Pour ma part, j'ai regretté qu'
Ogien ne développe pas davantage l'argumentaire sur les dommages indirects, les victimes par ricochet, qu'il réponde notamment aux existentialistes : liberté = responsabilité. Si on ne peut pas se causer de tort à soi-même, que pensait
Ogien des personnes qui, atteintes d'un cancer, attaquent Malboro en justice aux USA après avoir fumé pendant 20 ou 30 ans ?

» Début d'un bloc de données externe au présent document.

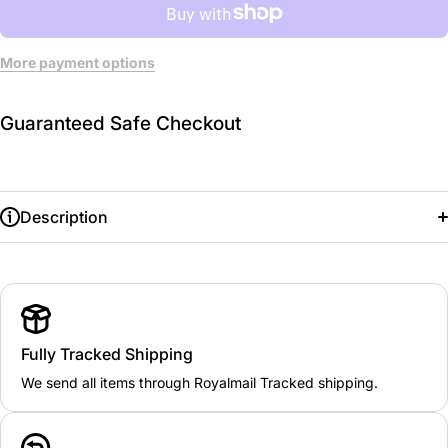
More payment options
Guaranteed Safe Checkout
Description
Fully Tracked Shipping
We send all items through Royalmail Tracked shipping.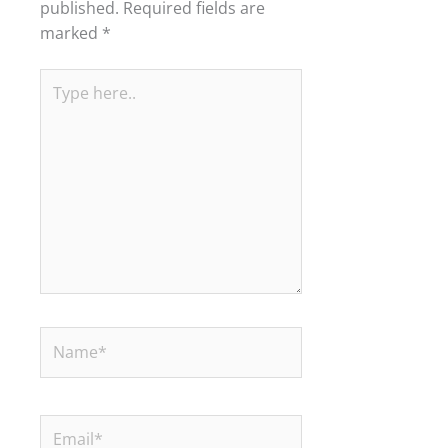
published.
Required fields are
marked
*
Type
here..
Name*
Email*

Il demeure que l'objectif d'
Ogien est d'exposer ces principes d'éthique de façon suffisamment analytique pour qu'ils puissent être débattus. Et vous serez saisi par l'envie de polémiquer avec l'auteur, de le pousser jusque dans les corners les plus obscurs de son raisonnement, vous vous surprendrez à vouloir couper la parole à ses phrases, à lever la main, prendre des notes, secouer la tête, froncer les sourcils, parler à haute voix.
L'approche ludique de cette critique reflète je crois l'esprit malicieux du capitaine
Ogien, ce salutaire empêcheur de tourner en rond, je vous laisse désormais monter à bord de son vaisseau et j'en termine avec ma critique minimum d'un ouvrage minimal.